To all of our accounting friends out there who are considering leaving their current employer, taking some clients, and competing in the face of a noncompete agreement……PLEASE READ THIS RECENT FEDERAL CASE FROM MISSOURI!
The case, decided this week by the Eighth Circuit Court of Appeals, is Mayer Hoffman McCann, PC v. Thomas Barton, et al., and it is a doozy!
In sum, several CPAs employed by Mayer Hoffman McCann, PC (MHM) left the firm and started their own accounting firm. All of the departing accountants had signed a noncompete agreement which provided they would not “directly or indirectly, solicit, attempt to solicit,
take away, attempt to take away, or otherwise interfere with [MHM’s] relationship with any customer (including any customer in [MHM’s] data base).”

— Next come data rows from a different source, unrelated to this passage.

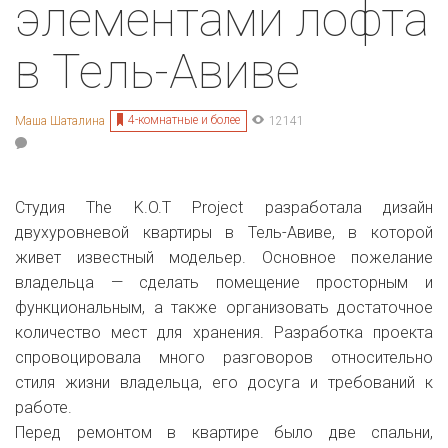
элементами лофта
в Тель-Авиве
4-комнатные и более
Маша Шаталина
12141
Студия The K.O.T Project разработала дизайн
двухуровневой квартиры в Тель-Авиве, в которой
живет известный модельер. Основное пожелание
владельца — сделать помещение просторным и
функциональным, а также организовать достаточное
количество мест для хранения. Разработка проекта
спровоцировала много разговоров относительно
стиля жизни владельца, его досуга и требований к
работе.
Перед ремонтом в квартире было две спальни,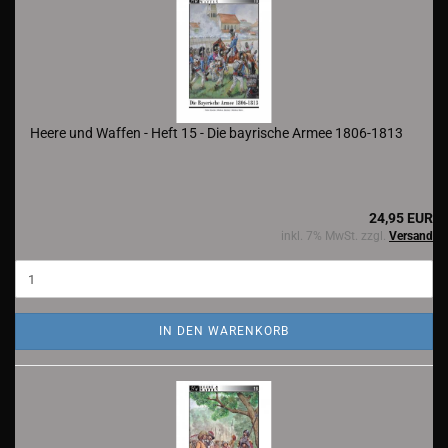
Heere und Waffen - Heft 15 - Die bayrische Armee 1806-1813
24,95 EUR
inkl. 7% MwSt. zzgl.
Versand
IN DEN WARENKORB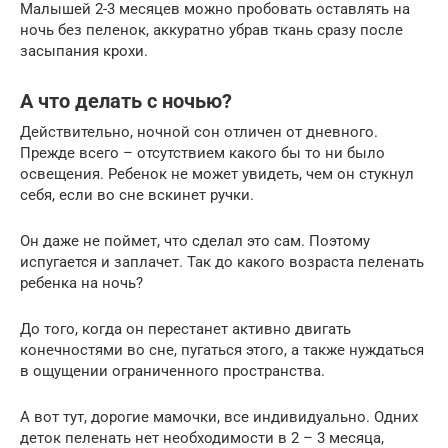
Малышей 2-3 месяцев можно пробовать оставлять на
ночь без пеленок, аккуратно убрав ткань сразу после
засыпания крохи.
А что делать с ночью?
Действительно, ночной сон отличен от дневного.
Прежде всего – отсутствием какого бы то ни было
освещения. Ребенок не может увидеть, чем он стукнул
себя, если во сне вскинет ручки.
Он даже не поймет, что сделал это сам. Поэтому
испугается и заплачет. Так до какого возраста пеленать
ребенка на ночь?
До того, когда он перестанет активно двигать
конечностями во сне, пугаться этого, а также нуждаться
в ощущении ограниченного пространства.
А вот тут, дорогие мамочки, все индивидуально. Одних
деток пеленать нет необходимости в 2 – 3 месяца,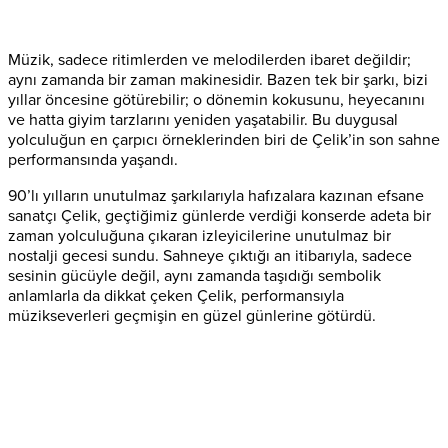
Müzik, sadece ritimlerden ve melodilerden ibaret değildir;
aynı zamanda bir zaman makinesidir. Bazen tek bir şarkı, bizi
yıllar öncesine götürebilir; o dönemin kokusunu, heyecanını
ve hatta giyim tarzlarını yeniden yaşatabilir. Bu duygusal
yolculuğun en çarpıcı örneklerinden biri de Çelik’in son sahne
performansında yaşandı.
90’lı yılların unutulmaz şarkılarıyla hafızalara kazınan efsane
sanatçı Çelik, geçtiğimiz günlerde verdiği konserde adeta bir
zaman yolculuğuna çıkaran izleyicilerine unutulmaz bir
nostalji gecesi sundu. Sahneye çıktığı an itibarıyla, sadece
sesinin gücüyle değil, aynı zamanda taşıdığı sembolik
anlamlarla da dikkat çeken Çelik, performansıyla
müzikseverleri geçmişin en güzel günlerine götürdü.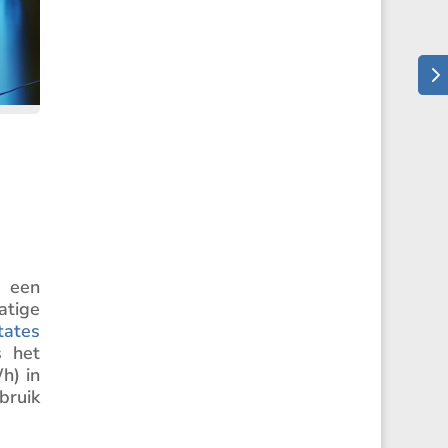
n een
­tige
tates
s het
h) in
bruik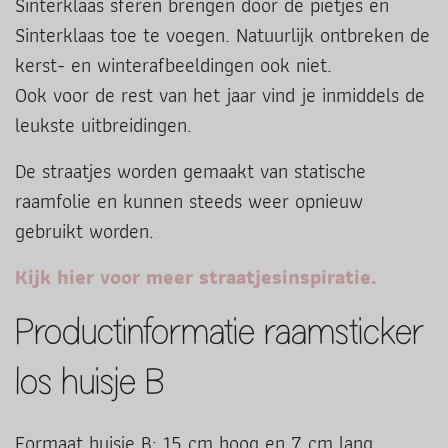
Sinterklaas sferen brengen door de pietjes en
Sinterklaas toe te voegen. Natuurlijk ontbreken de
kerst- en winterafbeeldingen ook niet.
Ook voor de rest van het jaar vind je inmiddels de
leukste uitbreidingen.
De straatjes worden gemaakt van statische
raamfolie en kunnen steeds weer opnieuw
gebruikt worden.
Kijk hier voor meer straatjesinspiratie.
Productinformatie raamsticker
los huisje B
Formaat huisje B: 15 cm hoog en 7 cm lang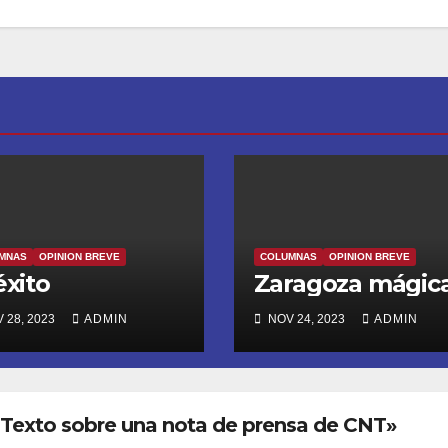
MNAS
OPINION BREVE
COLUMNAS
OPINION BREVE
éxito
Zaragoza mágic
 28, 2023
ADMIN
NOV 24, 2023
ADMIN
Texto sobre una nota de prensa de CNT»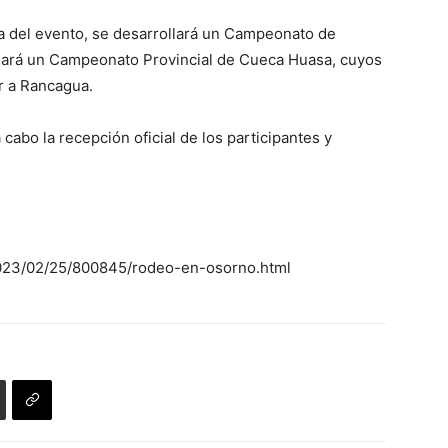
da del evento, se desarrollará un Campeonato de
tuará un Campeonato Provincial de Cueca Huasa, cuyos
r a Rancagua.
 cabo la recepción oficial de los participantes y
2023/02/25/800845/rodeo-en-osorno.html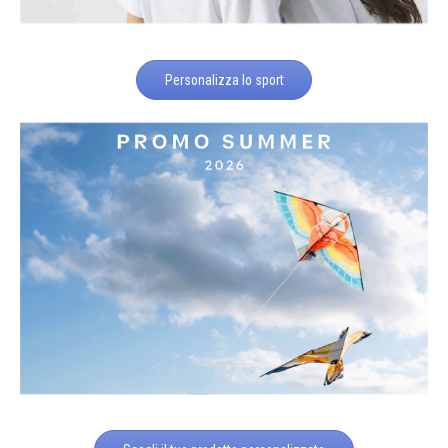
Personalizza lo sport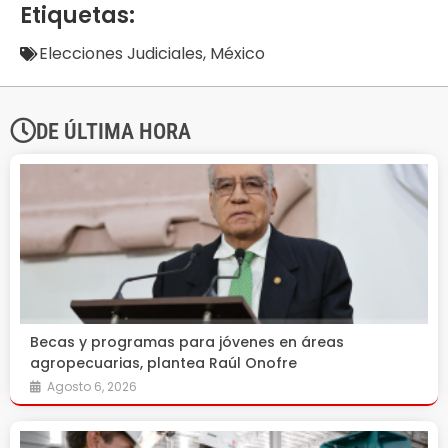
Etiquetas:
Elecciones Judiciales
,
México
DE ÚLTIMA HORA
Becas y programas para jóvenes en áreas
agropecuarias, plantea Raúl Onofre
Agosto 6, 2026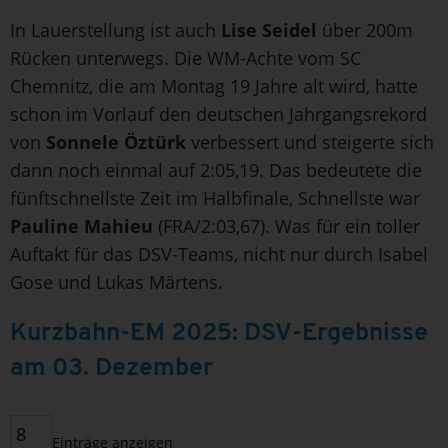
In Lauerstellung ist auch
Lise Seidel
über 200m
Rücken unterwegs. Die WM-Achte vom SC
Chemnitz, die am Montag 19 Jahre alt wird, hatte
schon im Vorlauf den deutschen Jahrgangsrekord
von
Sonnele Öztürk
verbessert und steigerte sich
dann noch einmal auf 2:05,19. Das bedeutete die
fünftschnellste Zeit im Halbfinale, Schnellste war
Pauline Mahieu
(FRA/2:03,67). Was für ein toller
Auftakt für das DSV-Teams, nicht nur durch Isabel
Gose und Lukas Märtens.
Kurzbahn-EM 2025: DSV-Ergebnisse
am 03. Dezember
Einträge anzeigen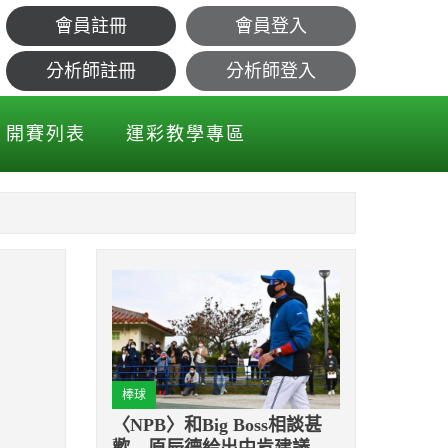
會員註冊
會員登入
分析師註冊
分析師登入
開賽列表
運彩教學專區
棒球
〈NPB〉和Big Boss相談甚
歡 原辰德給出中肯建議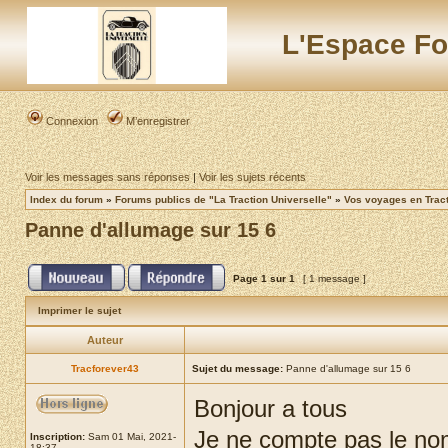
L'Espace Fo
Connexion
M’enregistrer
Voir les messages sans réponses
|
Voir les sujets récents
Index du forum
»
Forums publics de "La Traction Universelle"
»
Vos voyages en Trac
Panne d'allumage sur 15 6
Page
1
sur
1
[ 1 message ]
Imprimer le sujet
Auteur
Tracforever43
Sujet du message:
Panne d'allumage sur 15 6
Bonjour a tous
Je ne compte pas le nomb
Inscription:
Sam 01 Mai, 2021-
18:37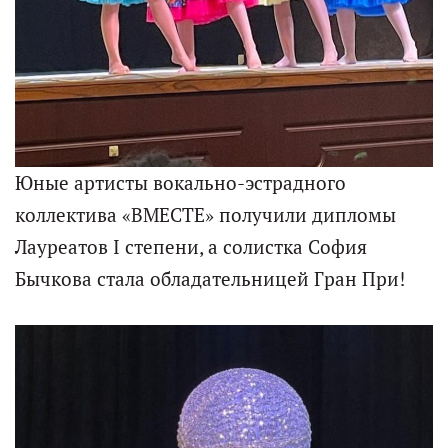
Юные артисты вокально-эстрадного
коллектива «ВМЕСТЕ» получили дипломы
Лауреатов I степени, а солистка София
Бычкова стала обладательницей Гран При!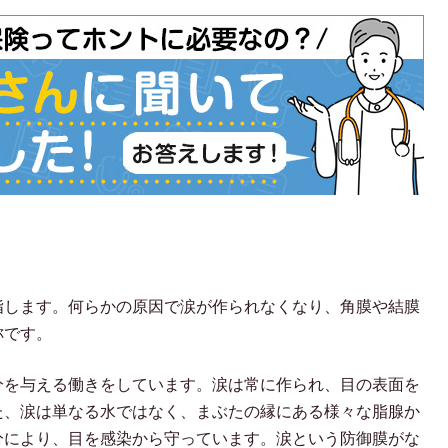
指します。何らかの原因で涙が作られなくなり、角膜や結膜
称です。
分を与える働きをしています。涙は常に作られ、目の表面を
た、涙は単なる水ではなく、まぶたの縁にある様々な脂腺か
分により、目を感染から守っています。涙という防御膜がな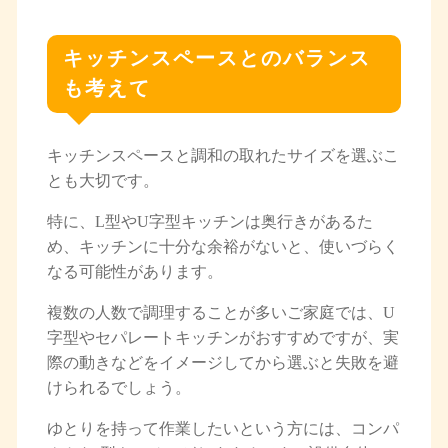
キッチンスペースとのバランス
も考えて
キッチンスペースと調和の取れたサイズを選ぶこ
とも大切です。
特に、L型やU字型キッチンは奥行きがあるた
め、キッチンに十分な余裕がないと、使いづらく
なる可能性があります。
複数の人数で調理することが多いご家庭では、U
字型やセパレートキッチンがおすすめですが、実
際の動きなどをイメージしてから選ぶと失敗を避
けられるでしょう。
ゆとりを持って作業したいという方には、コンパ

Here is where the “almost too stupid to believe” part starts. On the effective date of their resignation from MHM, the departing employees sent a “Valued Clients” letter to individuals/companies they had worked with while employed with MHM advising of their departure from MHM and further stating:
“It is my hope that you will join me at our new firm. In order to make the
transition at this time I am providing you with a termination letter to end
your relationship with (the old company) and an engagement letter to begin a new
relationship with (the new company). It is imperative that we receive these letters
back as soon as possible.”
Guess What? The departing CPAs got hammered by the court. An injunction was entered prohibited the departing CPAs from working with/for MHM’s clients and awarded MHM $1,369,921 in liquidated damages. In my opinion the liquidated damage award was improper and excessive but I just don’t think the court could see past the obvious and blatant conduct by the departing employees.
This decision has many interesting issues specific to the accounting profession and is mandatory reading for everyone in the accounting profession dealing with a noncompete issue.